### What you are asked to do
Reproduce the material from the line containing "order: Liliales" through the end of the material, both included.

### Entries provided
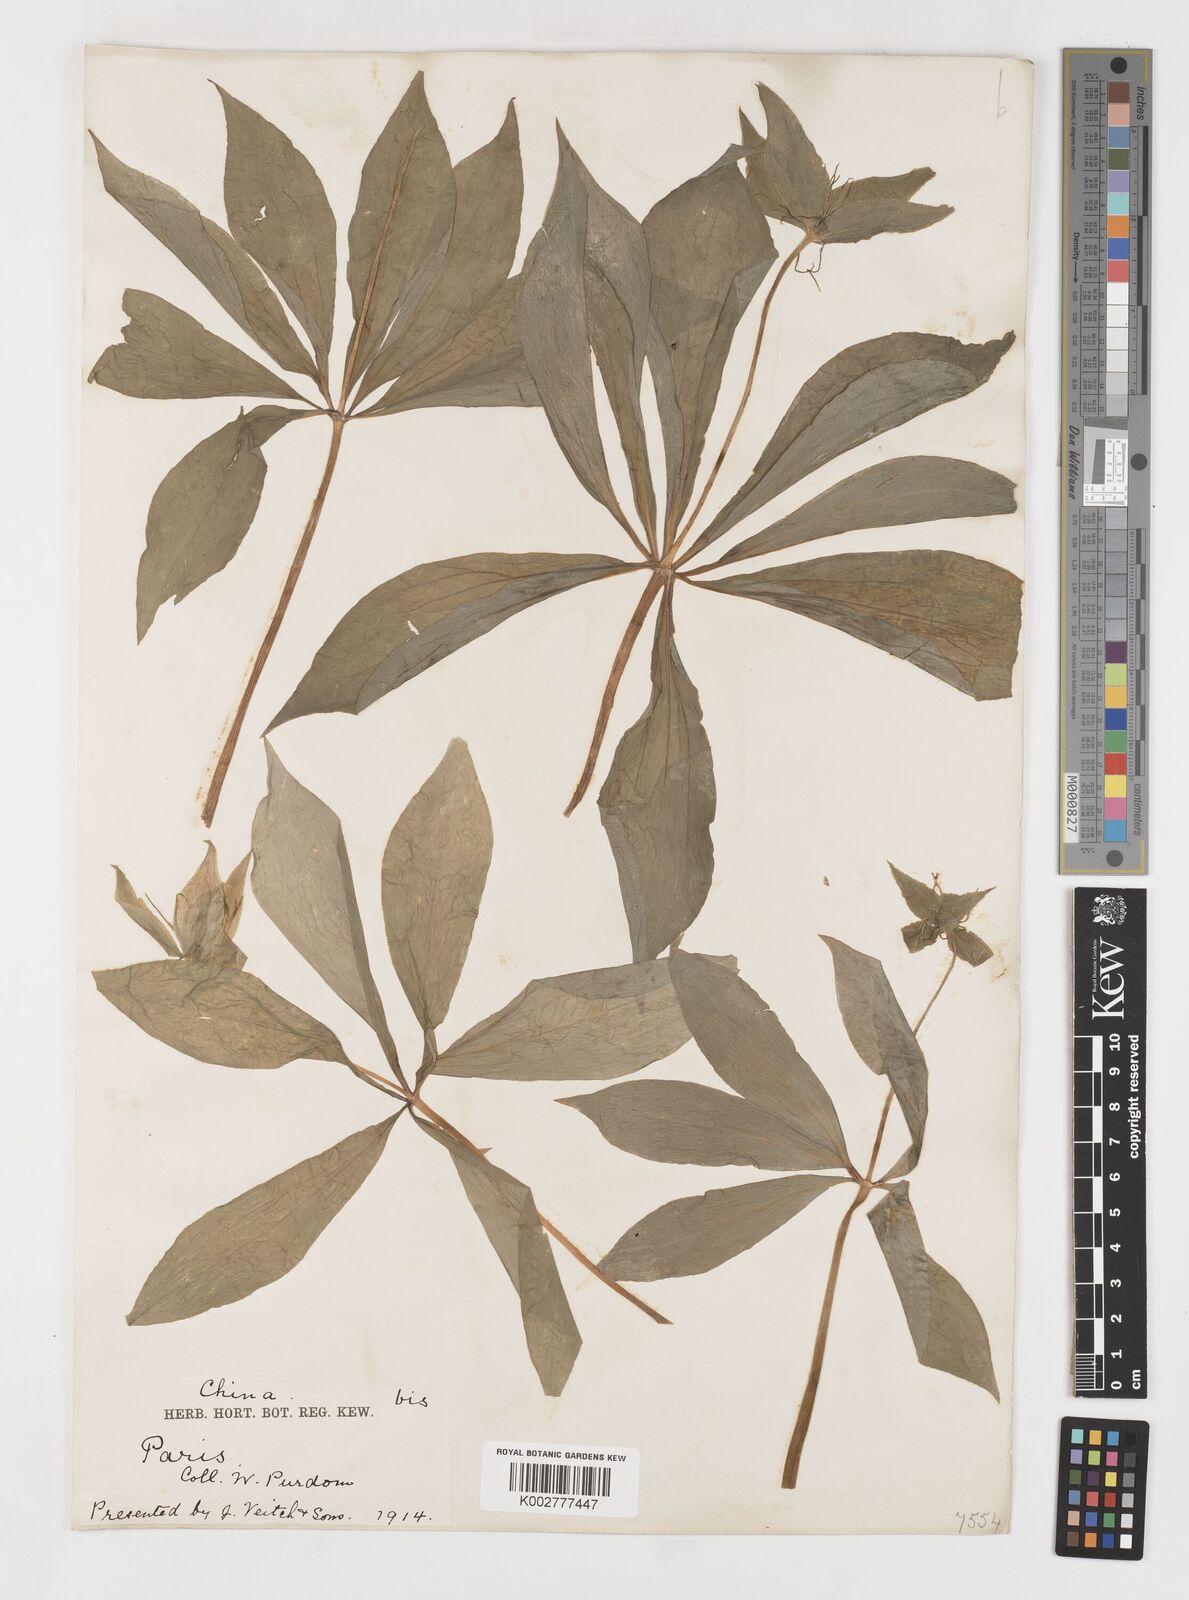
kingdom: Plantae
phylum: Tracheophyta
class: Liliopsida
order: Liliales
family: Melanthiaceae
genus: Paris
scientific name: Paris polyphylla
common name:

### Finished task
order: Liliales
family: Melanthiaceae
genus: Paris
scientific name: Paris polyphylla
common name:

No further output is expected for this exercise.